Chevrolet did it. So did Kodak, Kleenex and Olive Osmond. They all created American "brand names" known around the world.
In the case of Olive Osmond, the brand was the family name: Osmond. Saying "Osmond" in a game of word association will summon up "wholesome," "pleasant," "well-scrubbed" and "upbeat." The term "goody-goody" might even come up.
But those who feel that those adjectives are unappealing need only ask themselves what words the brand names "Madonna," "O.J." and "Britney" bring to mind.
On Sunday, Olive Osmond passed away at 79 after weathering a series of strokes. With her famous family about her, she died — fittingly — on Mother's Day. And though many news outlets mentioned her passing, there was no question that her death hit home in Utah.
Over the years, Mother Osmond's family had its ups and downs, of course. Indeed, she probably felt like the matriarch on "All My Children." But she kept her faith and her composure. She had coached her offspring well. Like the mother bear training her cubs for the wild, she knew how brutal the rough-and-tumble world of show business could be, and she prepared herself and her children accordingly. She instilled in them the values and virtues she'd grown up with in small-town Idaho. Then she served as a living reminder of them.
At first her kids sang to earn money to pay for their LDS missions. Later they signed on with Disney to brighten the day for Disneyland patrons. The breakthrough came when Andy Williams took a shine to the group. One suspects he cherished their tight "sibling harmony," that same "bust a chord" brightness he'd relished in the Williams Brothers as a boy.

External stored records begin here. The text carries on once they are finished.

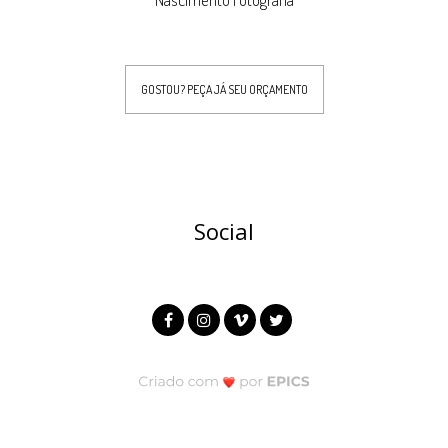
GOSTOU? PEÇA JÁ SEU ORÇAMENTO
Social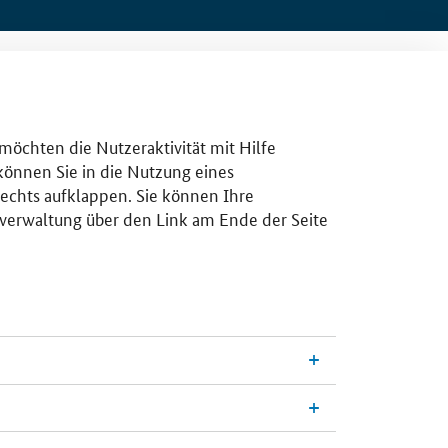
 möchten die Nutzeraktivität mit Hilfe
 können Sie in die Nutzung eines
rechts aufklappen. Sie können Ihre
gsverwaltung über den Link am Ende der Seite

But more than their talent, what charmed America was their temperament. There was an Osmond mystique — a playfulness and professionalism, and a warm, spiritual energy.

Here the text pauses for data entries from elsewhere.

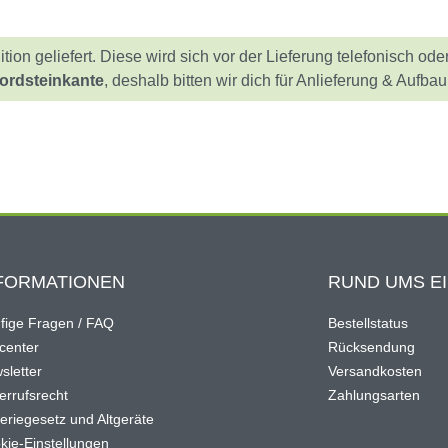
on geliefert. Diese wird sich vor der Lieferung telefonisch ode
Bordsteinkante
, deshalb bitten wir dich für Anlieferung & Aufba
FORMATIONEN
RUND UMS E
fige Fragen / FAQ
Bestellstatus
ocenter
Rücksendung
sletter
Versandkosten
errufsrecht
Zahlungsarten
teriegesetz und Altgeräte
kie-Einstellungen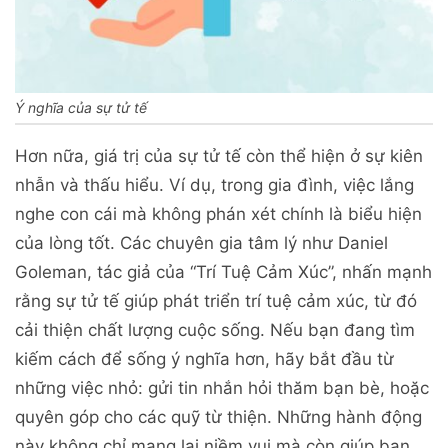
Ý nghĩa của sự tử tế
Hơn nữa, giá trị của sự tử tế còn thể hiện ở sự kiên
nhẫn và thấu hiểu. Ví dụ, trong gia đình, việc lắng
nghe con cái mà không phán xét chính là biểu hiện
của lòng tốt. Các chuyên gia tâm lý như Daniel
Goleman, tác giả của “Trí Tuệ Cảm Xúc”, nhấn mạnh
rằng sự tử tế giúp phát triển trí tuệ cảm xúc, từ đó
cải thiện chất lượng cuộc sống. Nếu bạn đang tìm
kiếm cách để sống ý nghĩa hơn, hãy bắt đầu từ
những việc nhỏ: gửi tin nhắn hỏi thăm bạn bè, hoặc
quyên góp cho các quỹ từ thiện. Những hành động
này không chỉ mang lại niềm vui mà còn giúp bạn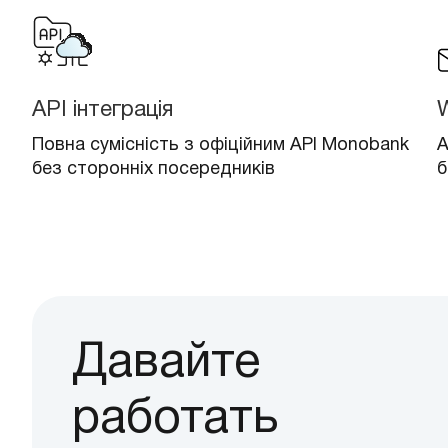
API інтеграція
Повна сумісність з офіційним API Monobank
А
без сторонніх посередників
б
Давайте
работать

Known as a fine organizer with an even temper, Olive Osmond found her mettle tested as her children struggled with fame and fortune. But she held true to herself and her children. In fact, the best description of her may have been written by John Steinbeck in "Grapes of Wrath" when he described steady Ma Joad:
"From her great and humble position in the family," Steinbeck writes, "she had taken dignity and a clean calm beauty . . . she seemed to know that if she swayed the family shook, and if she ever really wavered or despaired, the family would fall."
Olive Osmond never wavered or despaired. And she left her kin a family legacy, while giving the rest of the world a legacy family.